Opinion
Appeal from the District Court, First Judicial District, Los Angeles County.
The plaintiff averred in his complaint that on the 4th day of August, 1866, the defendant Carriaga procured to be issued out of the County Court, by defendant Mott, the Clerk, a writ pretending to be an execution purporting to be issued on a judgment rendered on the 28th of November, 1864, in favor of Carriaga and against Sanchez et al., and that defendant Ayers was proceeding as elisor, by virtue of the execution, to levy on and sell plaintiff's property. It was also averred that Carriaga was insolvent.
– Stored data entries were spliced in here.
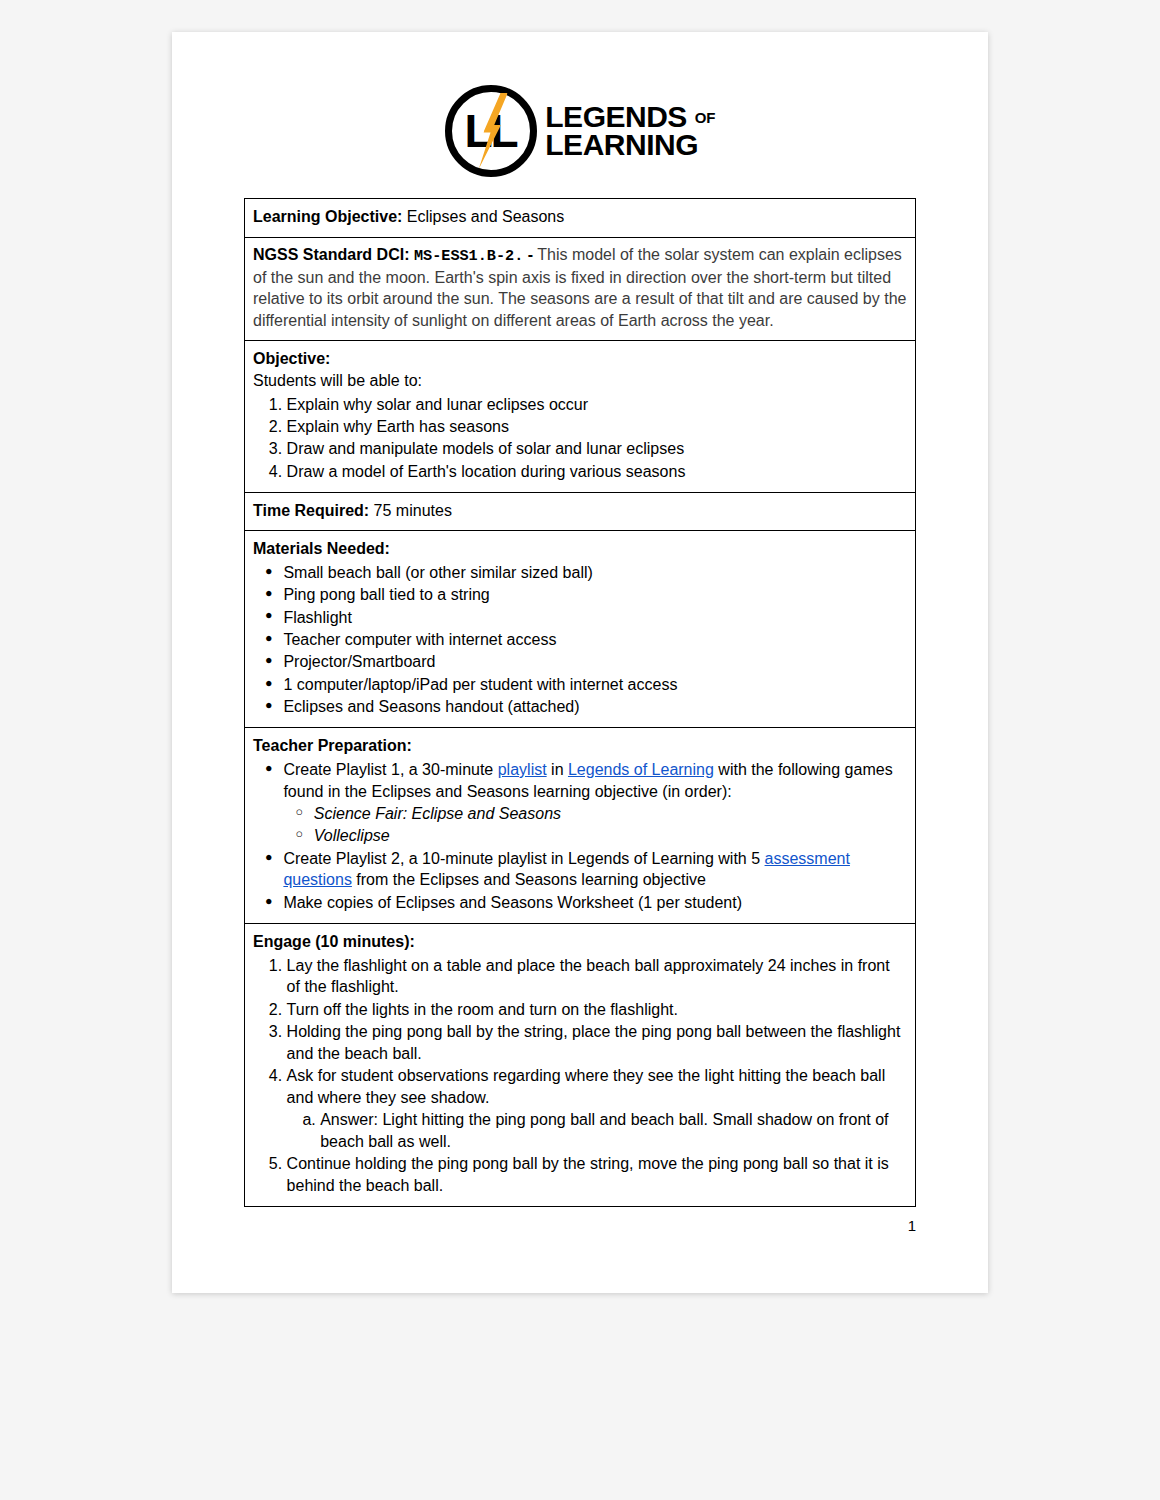LL
LEGENDS OF LEARNING
| Learning Objective: Eclipses and Seasons |
| NGSS Standard DCI: MS-ESS1.B-2. - This model of the solar system can explain eclipses of the sun and the moon. Earth's spin axis is fixed in direction over the short-term but tilted relative to its orbit around the sun. The seasons are a result of that tilt and are caused by the differential intensity of sunlight on different areas of Earth across the year. |
| Objective: Students will be able to: Explain why solar and lunar eclipses occur Explain why Earth has seasons Draw and manipulate models of solar and lunar eclipses Draw a model of Earth's location during various seasons |
| Time Required: 75 minutes |
| Materials Needed: Small beach ball (or other similar sized ball) Ping pong ball tied to a string Flashlight Teacher computer with internet access Projector/Smartboard 1 computer/laptop/iPad per student with internet access Eclipses and Seasons handout (attached) |
| Teacher Preparation: Create Playlist 1, a 30-minute playlist in Legends of Learning with the following games found in the Eclipses and Seasons learning objective (in order): Science Fair: Eclipse and Seasons Volleclipse Create Playlist 2, a 10-minute playlist in Legends of Learning with 5 assessment questions from the Eclipses and Seasons learning objective Make copies of Eclipses and Seasons Worksheet (1 per student) |
| Engage (10 minutes): Lay the flashlight on a table and place the beach ball approximately 24 inches in front of the flashlight. Turn off the lights in the room and turn on the flashlight. Holding the ping pong ball by the string, place the ping pong ball between the flashlight and the beach ball. Ask for student observations regarding where they see the light hitting the beach ball and where they see shadow. Answer: Light hitting the ping pong ball and beach ball. Small shadow on front of beach ball as well. Continue holding the ping pong ball by the string, move the ping pong ball so that it is behind the beach ball. |
1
It was further averred that the execution was void, because the judgment and execution were against Sanchez et al., and in the suit in which it was pretended to be rendered there were several other defendants named; and that the judgment was void because rendered on the order of the Judge at chambers, and not in term time, and that the only entry of the judgment was in the Minute Book of the Court. There was no averment that the judgment was unjust, or that the amount for which the execution issued was not equitably due. The Judge of the County Court granted a preliminary injunction, and the defendants appealed from an order refusing to dissolve it.
COUNSEL:
Glassell & Chapman, for Appellants, argued that even if the judgment and execution were void, plaintiff's remedy was not by injunction from a Court of equity, but by motion before the Court out of which the process issued; and also that as the complaint did not aver that the judgment was unjust, or that plaintiff had any equitable defense to the action, or that the amount for which the execution issued was not equitably due, a Court of equity would not restrain the process of a Court of common law; and cited Marriner v. Smith , 27 Cal. 652; and Gregory v. Ford , 14 Cal. 141.
V. E. Howard, for Respondent, argued that a County Judge could not issue an injunction as a part of the jurisdiction of his own Court, and as several terms had elapsed after the Clerk had pretended to enter the judgment before the execution was issued, that the County Court had lost jurisdiction over the proceeding if it wastreated as a judgment. He also argued that relief by injunction to stay proceedings on judgments by execution was a familiar proceeding in equity; and cited Story's Equity, Secs. 885, 886, and 874; and Sanford v. Sinclair, 8 Paige 374. He also argued that when the complaint averred that the judgment was void on its face it was unnecessary to aver that the judgment was unjust.
JUDGES: Sawyer, J.
OPINION
SAWYER, Judge
This is an appeal from an order refusing to dissolve an injunction. The motion was heard on complaint and answer. The judgment in the case of Carriaga v. Sanchez et al., copied into the transcript, is not a part of the answer, or of the papers upon which the injunction was granted, or upon which the motion to dissolve was heard, and, consequently, is no part of the record in this case.
The suit was brought to restrain a sale under execution issued upon a judgment, on the ground that the execution is void upon its face, for reasons stated, and the further ground that the judgment upon which it was issued is also void--an absolute nullity upon its face--and to restrain the issuing of any other execution upon said void judgment. It is alleged that one of the defendants is insolvent and irresponsible, so that in case a sale should be made under the void judgment and execution, no adequate redress could be had against him in a suit to recover damages resulting from the trespass in selling under a void judgment and execution; but nothing is said as to the responsibility of the other two defendants. The only equities relied on are the threatening to sell under a void judgment and execution, and to issue further executions upon the same void judgment, and the insolvency of one of the defendants. We think the complaint presents no case for an injunction. If the judgment upon which the execution is based and the execution itself are void upon their face, the County Court has ample power to afford speedy and adequate relief. If the judgment is void, the Court has entire control over the process and can arrest it. The County Judge also, upon a proper application, has authority to order a suspension of the execution of the writ till a motion before the Court to recall or quash it can be heard. The case of Logan v. Hillegass , 16 Cal. 201, is directly in point. The action was for an injunction and to annul a judgment claimed to be void because it appeared from the record that the Court had not acquired jurisdiction of the defendant. A demurrer for want of equity was sustained. Mr. Chief Justice Field, in deciding the case on appeal, said: " If, for any of these reasons, the judgment be absolutely void, as contended by counsel, the appellant has a perfect remedy, by application to the District Court, to quash the execution. The Court can at any time arrest all process issued by its Clerk on judgments which are void." (Ib. 202; see also Chipman v. Bowman , 14 Cal. 158; and Bell v. Thompson , 19 Cal. 708.) Taking the allegations of the complaint as true, then, that the judgment and execution are absolutely void, there was a speedy, adequate and complete remedy by a proper application to the Court in which the judgment purports to have been rendered, and the complaint does not disclose a proper case for an injunction.
Order refusing to dissolve the injunction reversed, and the District Court directed to enter an order dissolving the injunction and dismissing the complaint.